▶ YOUR GOAL: Go through the records and filter out every line lacking the word "Bauart"; copy the lines that remain.

(Page-level text extractions)
=== Section Start ===

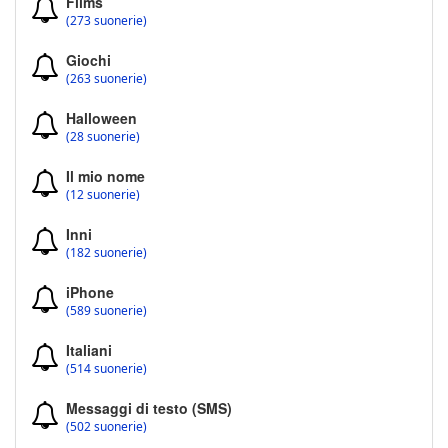
Films
(273 suonerie)
Giochi
(263 suonerie)
Halloween
(28 suonerie)
Il mio nome
(12 suonerie)
Inni
(182 suonerie)
iPhone
(589 suonerie)
Italiani
(514 suonerie)
Messaggi di testo (SMS)
(502 suonerie)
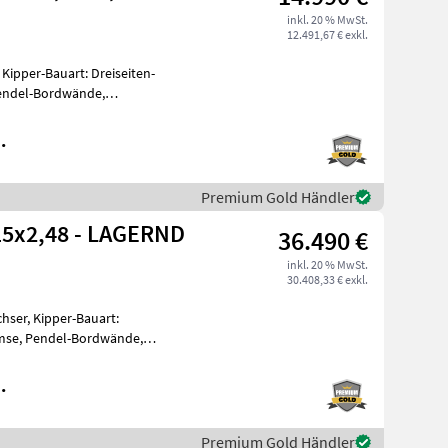
inkl. 20 % MwSt.
12.491,67 € exkl.
 Kipper-Bauart: Dreiseiten-
Pendel-Bordwände,
Einachskipp
.
Premium Gold Händler
15x2,48 - LAGERND
36.490 €
inkl. 20 % MwSt.
30.408,33 € exkl.
hser, Kipper-Bauart:
emse, Pendel-Bordwände,
ein, Sattelstützwinde Neuer, lagernder Fu
.
Premium Gold Händler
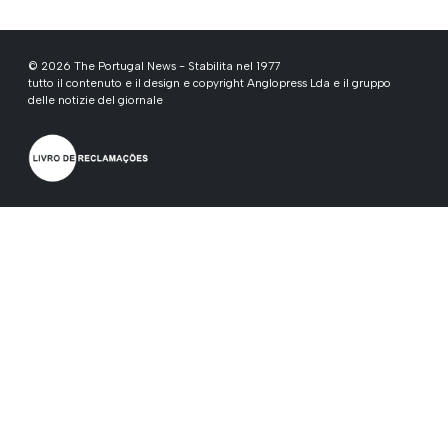
© 2026 The Portugal News - Stabilita nel 1977
tutto il contenuto e il design e copyright Anglopress Lda e il gruppo
delle notizie del giornale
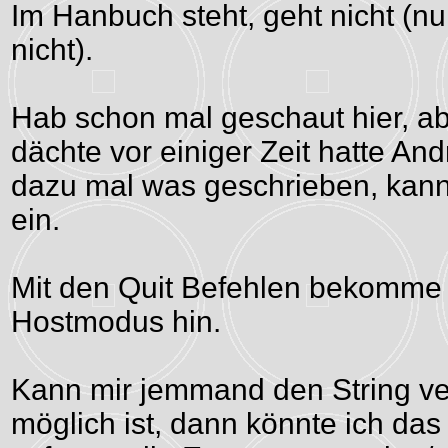
Im Hanbuch steht, geht nicht (nu
nicht).
Hab schon mal geschaut hier, ab
dächte vor einiger Zeit hatte And
dazu mal was geschrieben, kann 
ein.
Mit den Quit Befehlen bekomme 
Hostmodus hin.
Kann mir jemmand den String ver
möglich ist, dann könnte ich das 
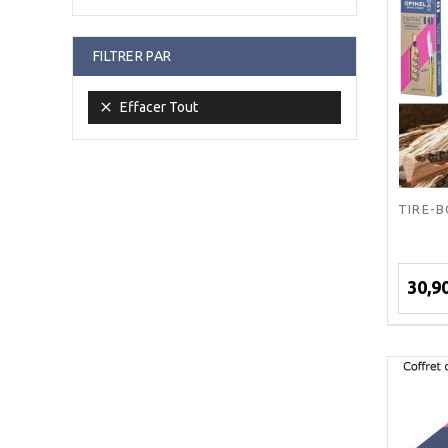
FILTRER PAR

Effacer Tout
TIRE-
30,9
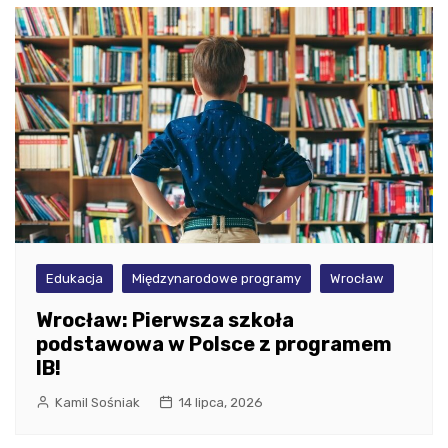
Edukacja
Międzynarodowe programy
Wrocław
Wrocław: Pierwsza szkoła
podstawowa w Polsce z programem
IB!
Kamil Sośniak
14 lipca, 2026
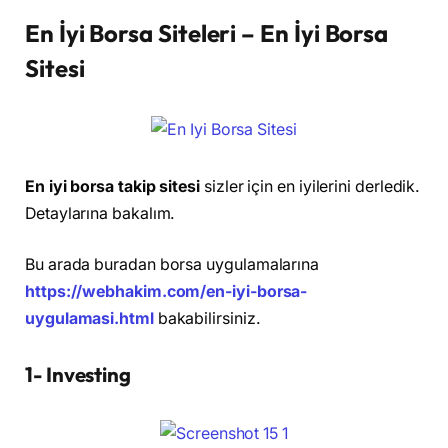
En İyi Borsa Siteleri – En İyi Borsa
Sitesi
En iyi borsa takip sitesi
sizler için en iyilerini derledik.
Detaylarına bakalım.
Bu arada buradan borsa uygulamalarına
https://webhakim.com/en-iyi-borsa-
uygulamasi.html
bakabilirsiniz.
1- Investing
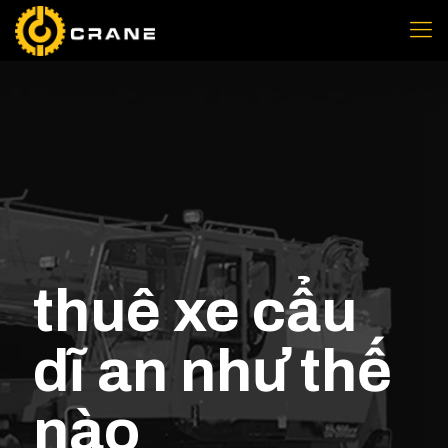
thuê xe cẩu
dĩ an như thế
nào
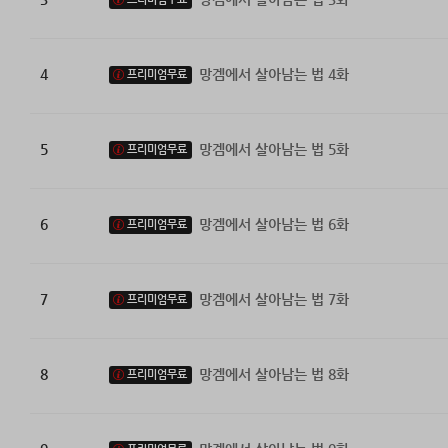
4
망겜에서 살아남는 법 4화
프리미엄무료
5
망겜에서 살아남는 법 5화
프리미엄무료
6
망겜에서 살아남는 법 6화
프리미엄무료
7
망겜에서 살아남는 법 7화
프리미엄무료
8
망겜에서 살아남는 법 8화
프리미엄무료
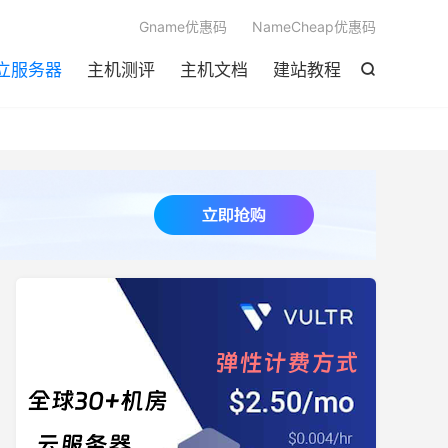

Gname优惠码
NameCheap优惠码
立服务器
主机测评
主机文档
建站教程


=== Section End ===

▶ ANSWER BOX:
 Kipper-Bauart: Dreiseiten-
hser, Kipper-Bauart:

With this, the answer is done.